#創作大賞感想「Dr.タカバタケと『彼女』の惑星移民」を読んで
おはようございます。
SFはもっぱら映画で楽しむ人でしたが、唯一ずっと読み続けているSF小説があります。「Dr.タカバタケと『彼女』の惑星移民」です。
作者PJさんの才能については、沢山の方々が感想記事を書いておられますから、是非その良文をご覧いただくとして。
私が特筆したいのは、PJさん独自のスタイルがあること。
SF特有の壮大な世界や登場人物の複雑な背景を、優しい&易しい文章で表現されています。
SFに限らずですが、設定の理解や登場人物の多さに辟易しているのに文章自体が難解だと、読者の層が厚くなることはないでしょう。
ひとりひとりの文章体験や好みにもよりますが、PJさんの作品なら小中学生のSFファンが増えるだろうと感じました。穏やかな場面、和やかな会話が多いからです。
登場人物には不自由な環境が設定されているのに、従来のSF映画などにありがちな苦しみや争いを軸にした描写が延々と展開されることはありません。
SFが苦手なかたは、PJさんの作品を読めばSFにも血の通った物語があることに驚かれるのでは。

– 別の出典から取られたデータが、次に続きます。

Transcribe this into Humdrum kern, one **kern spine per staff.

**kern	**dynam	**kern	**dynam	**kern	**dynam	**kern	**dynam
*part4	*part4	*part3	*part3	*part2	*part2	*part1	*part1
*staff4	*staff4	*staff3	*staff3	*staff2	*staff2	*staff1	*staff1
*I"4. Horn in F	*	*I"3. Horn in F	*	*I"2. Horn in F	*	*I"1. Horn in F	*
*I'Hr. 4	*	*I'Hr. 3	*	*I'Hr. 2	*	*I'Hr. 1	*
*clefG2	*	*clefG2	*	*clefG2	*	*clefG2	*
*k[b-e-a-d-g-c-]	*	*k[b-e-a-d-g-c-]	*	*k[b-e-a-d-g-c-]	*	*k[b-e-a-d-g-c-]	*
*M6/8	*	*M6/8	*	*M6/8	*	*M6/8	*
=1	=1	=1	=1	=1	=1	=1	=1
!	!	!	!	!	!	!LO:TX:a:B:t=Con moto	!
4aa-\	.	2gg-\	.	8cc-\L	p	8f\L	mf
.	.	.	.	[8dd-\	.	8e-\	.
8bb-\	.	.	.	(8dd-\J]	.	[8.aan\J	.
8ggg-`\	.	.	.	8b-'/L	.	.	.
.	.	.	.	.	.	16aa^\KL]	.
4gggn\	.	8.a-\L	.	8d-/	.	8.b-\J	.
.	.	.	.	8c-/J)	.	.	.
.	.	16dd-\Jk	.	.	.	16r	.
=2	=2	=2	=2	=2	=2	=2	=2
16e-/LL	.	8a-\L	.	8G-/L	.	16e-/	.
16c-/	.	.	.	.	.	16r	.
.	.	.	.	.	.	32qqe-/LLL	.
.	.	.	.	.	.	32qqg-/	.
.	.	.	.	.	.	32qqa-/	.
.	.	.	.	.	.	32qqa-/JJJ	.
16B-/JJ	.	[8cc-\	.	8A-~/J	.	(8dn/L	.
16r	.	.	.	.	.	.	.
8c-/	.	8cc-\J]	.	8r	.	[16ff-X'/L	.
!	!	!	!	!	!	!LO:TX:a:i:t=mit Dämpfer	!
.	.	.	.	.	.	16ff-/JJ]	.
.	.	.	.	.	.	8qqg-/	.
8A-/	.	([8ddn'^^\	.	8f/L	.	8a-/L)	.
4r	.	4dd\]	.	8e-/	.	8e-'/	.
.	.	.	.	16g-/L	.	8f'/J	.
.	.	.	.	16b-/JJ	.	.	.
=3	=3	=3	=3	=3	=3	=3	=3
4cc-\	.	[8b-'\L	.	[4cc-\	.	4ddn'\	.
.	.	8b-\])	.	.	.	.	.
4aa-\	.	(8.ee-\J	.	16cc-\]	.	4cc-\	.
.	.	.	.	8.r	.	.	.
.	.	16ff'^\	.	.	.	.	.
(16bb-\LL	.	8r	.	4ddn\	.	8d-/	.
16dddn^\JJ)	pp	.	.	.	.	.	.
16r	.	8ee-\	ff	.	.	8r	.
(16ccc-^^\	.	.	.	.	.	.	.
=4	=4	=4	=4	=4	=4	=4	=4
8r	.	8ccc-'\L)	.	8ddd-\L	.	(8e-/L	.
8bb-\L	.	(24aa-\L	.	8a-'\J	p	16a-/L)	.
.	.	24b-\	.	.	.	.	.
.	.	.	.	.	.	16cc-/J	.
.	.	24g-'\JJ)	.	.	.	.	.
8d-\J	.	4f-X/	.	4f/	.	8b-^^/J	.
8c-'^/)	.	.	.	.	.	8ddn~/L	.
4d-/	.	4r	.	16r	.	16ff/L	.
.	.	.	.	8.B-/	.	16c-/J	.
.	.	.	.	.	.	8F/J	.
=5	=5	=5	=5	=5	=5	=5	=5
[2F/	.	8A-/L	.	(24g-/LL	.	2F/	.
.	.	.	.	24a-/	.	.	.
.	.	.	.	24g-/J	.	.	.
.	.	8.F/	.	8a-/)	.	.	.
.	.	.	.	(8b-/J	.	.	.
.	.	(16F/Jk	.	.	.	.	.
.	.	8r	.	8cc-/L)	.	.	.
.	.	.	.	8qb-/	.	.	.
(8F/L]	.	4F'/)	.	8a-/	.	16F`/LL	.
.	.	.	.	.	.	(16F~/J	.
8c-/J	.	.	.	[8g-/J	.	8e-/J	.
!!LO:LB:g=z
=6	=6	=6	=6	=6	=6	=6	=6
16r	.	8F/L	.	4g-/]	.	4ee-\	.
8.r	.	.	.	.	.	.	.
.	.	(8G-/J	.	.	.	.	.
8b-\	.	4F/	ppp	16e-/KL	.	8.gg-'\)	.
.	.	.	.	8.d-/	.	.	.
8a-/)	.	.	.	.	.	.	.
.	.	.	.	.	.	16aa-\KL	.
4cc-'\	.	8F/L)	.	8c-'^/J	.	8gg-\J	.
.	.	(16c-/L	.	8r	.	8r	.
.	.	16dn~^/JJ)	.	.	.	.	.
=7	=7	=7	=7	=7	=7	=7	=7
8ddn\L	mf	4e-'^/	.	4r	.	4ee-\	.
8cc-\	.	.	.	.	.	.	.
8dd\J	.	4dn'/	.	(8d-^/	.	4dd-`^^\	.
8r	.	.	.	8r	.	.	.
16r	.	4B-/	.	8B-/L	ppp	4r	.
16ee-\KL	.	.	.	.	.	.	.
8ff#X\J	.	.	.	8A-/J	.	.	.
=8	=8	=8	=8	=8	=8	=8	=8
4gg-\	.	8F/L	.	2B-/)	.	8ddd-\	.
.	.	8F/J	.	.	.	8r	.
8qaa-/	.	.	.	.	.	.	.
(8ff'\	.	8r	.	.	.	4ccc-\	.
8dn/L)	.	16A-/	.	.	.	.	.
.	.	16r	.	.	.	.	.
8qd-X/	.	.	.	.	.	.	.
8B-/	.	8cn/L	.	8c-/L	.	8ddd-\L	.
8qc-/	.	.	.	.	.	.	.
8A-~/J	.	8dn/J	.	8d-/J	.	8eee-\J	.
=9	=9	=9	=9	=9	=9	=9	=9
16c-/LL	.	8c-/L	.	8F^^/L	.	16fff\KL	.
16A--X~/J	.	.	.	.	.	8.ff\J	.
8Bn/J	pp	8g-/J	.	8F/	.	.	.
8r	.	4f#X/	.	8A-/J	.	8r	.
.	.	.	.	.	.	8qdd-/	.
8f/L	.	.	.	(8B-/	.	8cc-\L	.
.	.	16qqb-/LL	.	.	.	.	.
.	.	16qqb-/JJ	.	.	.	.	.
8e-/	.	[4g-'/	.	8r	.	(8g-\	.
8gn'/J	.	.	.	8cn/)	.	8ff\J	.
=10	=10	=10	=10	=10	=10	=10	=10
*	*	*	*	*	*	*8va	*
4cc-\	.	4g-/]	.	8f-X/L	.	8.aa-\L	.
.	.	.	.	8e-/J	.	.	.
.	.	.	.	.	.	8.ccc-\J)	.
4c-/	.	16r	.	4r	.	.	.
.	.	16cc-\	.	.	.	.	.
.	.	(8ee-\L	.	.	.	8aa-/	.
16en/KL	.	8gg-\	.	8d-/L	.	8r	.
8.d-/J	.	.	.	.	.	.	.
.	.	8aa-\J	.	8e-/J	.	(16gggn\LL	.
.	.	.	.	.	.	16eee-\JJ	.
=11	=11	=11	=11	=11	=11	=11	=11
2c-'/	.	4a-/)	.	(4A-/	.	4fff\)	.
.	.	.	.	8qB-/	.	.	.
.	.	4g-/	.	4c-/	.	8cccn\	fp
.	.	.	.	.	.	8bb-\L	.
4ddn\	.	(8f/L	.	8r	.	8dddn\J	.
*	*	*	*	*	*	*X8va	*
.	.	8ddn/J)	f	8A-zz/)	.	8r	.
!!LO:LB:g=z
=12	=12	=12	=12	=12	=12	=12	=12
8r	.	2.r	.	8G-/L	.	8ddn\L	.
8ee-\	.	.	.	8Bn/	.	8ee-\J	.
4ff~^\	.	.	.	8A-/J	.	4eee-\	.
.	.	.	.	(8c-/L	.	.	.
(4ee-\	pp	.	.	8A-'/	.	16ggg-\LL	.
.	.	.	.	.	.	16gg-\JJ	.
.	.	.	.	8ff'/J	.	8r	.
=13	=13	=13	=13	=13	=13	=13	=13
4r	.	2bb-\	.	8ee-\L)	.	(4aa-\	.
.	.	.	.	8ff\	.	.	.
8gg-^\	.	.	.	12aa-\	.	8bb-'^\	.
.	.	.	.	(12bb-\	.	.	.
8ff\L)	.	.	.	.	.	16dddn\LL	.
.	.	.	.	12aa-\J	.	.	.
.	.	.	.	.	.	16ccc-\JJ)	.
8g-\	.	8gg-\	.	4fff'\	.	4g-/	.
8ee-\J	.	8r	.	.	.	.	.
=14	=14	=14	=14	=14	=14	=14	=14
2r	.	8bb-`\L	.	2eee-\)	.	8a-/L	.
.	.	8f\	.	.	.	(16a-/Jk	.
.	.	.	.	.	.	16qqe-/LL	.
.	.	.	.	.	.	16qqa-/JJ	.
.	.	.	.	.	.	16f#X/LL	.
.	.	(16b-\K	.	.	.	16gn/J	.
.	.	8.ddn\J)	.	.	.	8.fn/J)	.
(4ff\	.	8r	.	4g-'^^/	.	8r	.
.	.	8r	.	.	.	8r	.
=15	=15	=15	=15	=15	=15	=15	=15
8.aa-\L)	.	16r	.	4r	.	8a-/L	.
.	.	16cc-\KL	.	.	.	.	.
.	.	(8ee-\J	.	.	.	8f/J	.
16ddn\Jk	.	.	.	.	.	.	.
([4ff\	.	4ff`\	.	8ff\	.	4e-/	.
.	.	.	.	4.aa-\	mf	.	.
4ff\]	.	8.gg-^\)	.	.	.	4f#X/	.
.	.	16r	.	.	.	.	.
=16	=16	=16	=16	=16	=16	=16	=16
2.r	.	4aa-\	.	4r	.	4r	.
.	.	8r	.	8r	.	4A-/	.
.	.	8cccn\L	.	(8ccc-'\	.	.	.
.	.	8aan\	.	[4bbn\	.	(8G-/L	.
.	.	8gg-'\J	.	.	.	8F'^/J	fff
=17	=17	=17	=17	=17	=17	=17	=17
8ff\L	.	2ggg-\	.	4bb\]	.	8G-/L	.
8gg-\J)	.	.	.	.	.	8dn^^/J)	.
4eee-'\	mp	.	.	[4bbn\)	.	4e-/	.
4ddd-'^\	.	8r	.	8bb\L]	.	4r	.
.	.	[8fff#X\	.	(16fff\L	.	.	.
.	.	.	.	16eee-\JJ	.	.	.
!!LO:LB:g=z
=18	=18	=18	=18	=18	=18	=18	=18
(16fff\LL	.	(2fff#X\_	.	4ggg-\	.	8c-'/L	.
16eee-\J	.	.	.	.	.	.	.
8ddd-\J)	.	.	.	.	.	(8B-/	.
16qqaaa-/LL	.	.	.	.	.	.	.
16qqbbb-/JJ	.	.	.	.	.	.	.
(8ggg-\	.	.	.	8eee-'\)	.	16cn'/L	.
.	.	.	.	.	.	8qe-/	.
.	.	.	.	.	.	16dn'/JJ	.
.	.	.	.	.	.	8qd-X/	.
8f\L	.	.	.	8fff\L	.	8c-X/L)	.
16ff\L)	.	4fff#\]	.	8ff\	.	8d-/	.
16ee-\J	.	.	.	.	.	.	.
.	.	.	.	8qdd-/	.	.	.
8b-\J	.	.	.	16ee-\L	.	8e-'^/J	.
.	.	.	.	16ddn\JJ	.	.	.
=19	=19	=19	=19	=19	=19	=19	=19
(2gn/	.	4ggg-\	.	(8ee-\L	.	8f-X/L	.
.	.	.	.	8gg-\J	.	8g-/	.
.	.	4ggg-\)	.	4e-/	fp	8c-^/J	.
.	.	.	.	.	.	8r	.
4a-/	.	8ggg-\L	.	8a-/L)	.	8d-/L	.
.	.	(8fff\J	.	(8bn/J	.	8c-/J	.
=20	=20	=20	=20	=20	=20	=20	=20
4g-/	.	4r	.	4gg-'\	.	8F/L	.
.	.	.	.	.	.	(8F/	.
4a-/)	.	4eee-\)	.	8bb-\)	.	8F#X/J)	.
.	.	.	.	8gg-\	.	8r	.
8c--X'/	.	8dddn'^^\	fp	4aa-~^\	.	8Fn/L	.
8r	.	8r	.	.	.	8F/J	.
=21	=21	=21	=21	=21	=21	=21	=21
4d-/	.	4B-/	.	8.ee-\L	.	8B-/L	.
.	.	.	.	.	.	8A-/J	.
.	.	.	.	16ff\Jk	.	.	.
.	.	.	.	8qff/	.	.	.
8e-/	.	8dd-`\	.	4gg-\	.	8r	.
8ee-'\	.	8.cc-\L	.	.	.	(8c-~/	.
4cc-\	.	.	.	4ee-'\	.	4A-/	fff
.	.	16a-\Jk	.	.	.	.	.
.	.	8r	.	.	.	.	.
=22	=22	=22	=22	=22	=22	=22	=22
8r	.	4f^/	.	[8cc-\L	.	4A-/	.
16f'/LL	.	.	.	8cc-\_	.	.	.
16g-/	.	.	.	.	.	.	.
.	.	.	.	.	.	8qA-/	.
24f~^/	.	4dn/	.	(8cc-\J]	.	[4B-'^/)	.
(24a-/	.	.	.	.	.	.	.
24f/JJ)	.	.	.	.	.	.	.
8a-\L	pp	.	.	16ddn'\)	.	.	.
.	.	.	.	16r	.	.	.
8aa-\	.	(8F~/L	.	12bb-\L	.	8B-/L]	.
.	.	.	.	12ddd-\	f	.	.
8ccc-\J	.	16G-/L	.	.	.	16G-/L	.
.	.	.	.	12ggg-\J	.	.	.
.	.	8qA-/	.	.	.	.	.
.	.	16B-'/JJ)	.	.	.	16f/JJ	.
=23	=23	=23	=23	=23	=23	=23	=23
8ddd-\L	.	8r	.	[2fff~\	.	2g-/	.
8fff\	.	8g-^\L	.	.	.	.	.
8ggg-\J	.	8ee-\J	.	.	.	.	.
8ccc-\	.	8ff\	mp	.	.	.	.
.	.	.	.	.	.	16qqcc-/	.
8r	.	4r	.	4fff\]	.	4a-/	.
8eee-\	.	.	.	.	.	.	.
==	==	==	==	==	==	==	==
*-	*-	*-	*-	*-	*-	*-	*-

運命に翻弄される登場人物達に、生き抜いて!と応援せずにはいられないのです。
例えば、このユーリさん。わけあって、お名前を変えなくてはならないのです。数奇な運命に翻弄されながらも、それを受け入れていくユーリさんに自分自身を重ねて読む読者もいるのではないかと想像しています。このエピソードは泣けました。
また、先日からアンジョー・スナーという14歳の天才少女の存在が、物語を更に盛り上げています。
今、PJさんのアカウントで毎日17:00に公開されている10章は、スナーさん目線で語られています。好奇心や不安に揺れているのがひしひしと伝わってきます。読むたびスナーがんばれー!の思いを強くしています。
私が好きな登場人物について軽く触れましたが、リンク先の本編をご覧いただくと分かりますように、非常に美しいイラストと曲がまた素晴らしいのです。作者のPJさんが生み出す登場人物達の心理描写を見事に際立たせています。
どの時代に生きても、どの星に暮らしていても、感情だけは揺るがないものとして描かれている点が私にとってはとても新鮮です。SFは異質であることこそが価値だという既存の考え方自体を壊してくれる作品です。
地球や人類の未来が見えない中でも、日々の食事や見える景色を楽しむ様子が丁寧に書かれているところも、この作品の魅力になっています。
SFは、こんなに感情小説なんだ。
そう思いました。
読み進めていくと、読者である私にも様々な感情が瞬間瞬間こうして誕生しています。
今後の「Dr.タカバタケと『彼女』の惑星移民」も楽しみにしています。
こちらが全話を読むことができるPJさんのマガジンです。ぜひ皆様も宇宙へ未来へ思いを馳せてみてください。
【PJ様】
創作大賞感想文を書きますねとコメント欄でお話させていただいてから、かれこれ二週間以上が経過しております。大変お待たせしてしまいまして申し訳ございません。
PJさんが、感想文ではなく応援文を書かれておられる意味が少しわかったような気がしました。
これからも「Dr.タカバタケと『彼女』の惑星移民』を楽しみにしております。どうかお身体に気をつけて執筆を続けてください。応援しております。